In 1993 the Commission started the Milan Polytechnic Choir. The choir's performances at home and abroad have met with success.

Outstanding among the events the Commission has organized was the celebration of the centenary of Carlo Emilio Gadda's birth. The proceedings of the convention and the catalogue of the retrospective exhibition of the writer-engineer were published in a small prestigious volume: "Per Gadda il politecnico di Milano", Libri Scheiwiller, Milan, 1994.

The meeting-debate of Tuesday, 6 February, on "Music in Painting and Images" follows on the convention-debate on "Knowledge through Images", held some months ago, whose proceedings-catologue are being prepared for publication by Prometheus, Franco Angeli Editore, Milan, 1996. The central theme of both debates was the multimedia.

The amount of things to be learned grows at an alarming rate. The time that can be devoted to study on the other hand remains almost unchanged.
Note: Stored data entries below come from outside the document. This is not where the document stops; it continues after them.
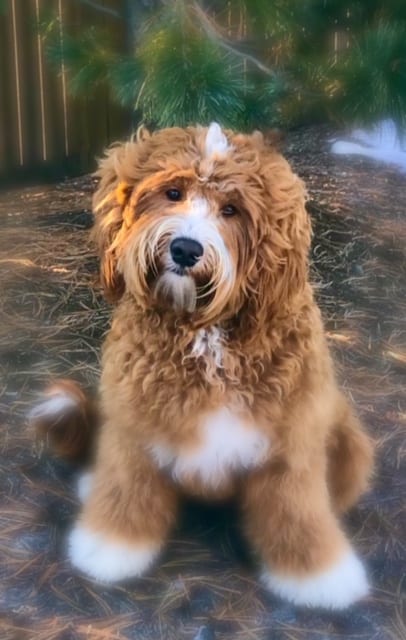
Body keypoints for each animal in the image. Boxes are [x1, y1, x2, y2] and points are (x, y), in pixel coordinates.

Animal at [31, 122, 374, 608]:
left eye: (231, 209)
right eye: (172, 192)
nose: (185, 249)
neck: (204, 332)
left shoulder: (291, 443)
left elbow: (297, 510)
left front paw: (319, 576)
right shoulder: (135, 425)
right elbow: (127, 488)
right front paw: (109, 547)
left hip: (348, 439)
The multimedia is in fact one of the instruments technology offers to handle this disproportion: it is believed that the emotional impact of synesthetic effects originating in the combination music-painting-image, acting on the memory and stimulating curiosity is at the base of the mechanisms, still little known, able to relay knowledge.

The positive experience to date, and the often enthusiastic response of the staff and the students involved encourage the Commission to pursue the above-stated aims.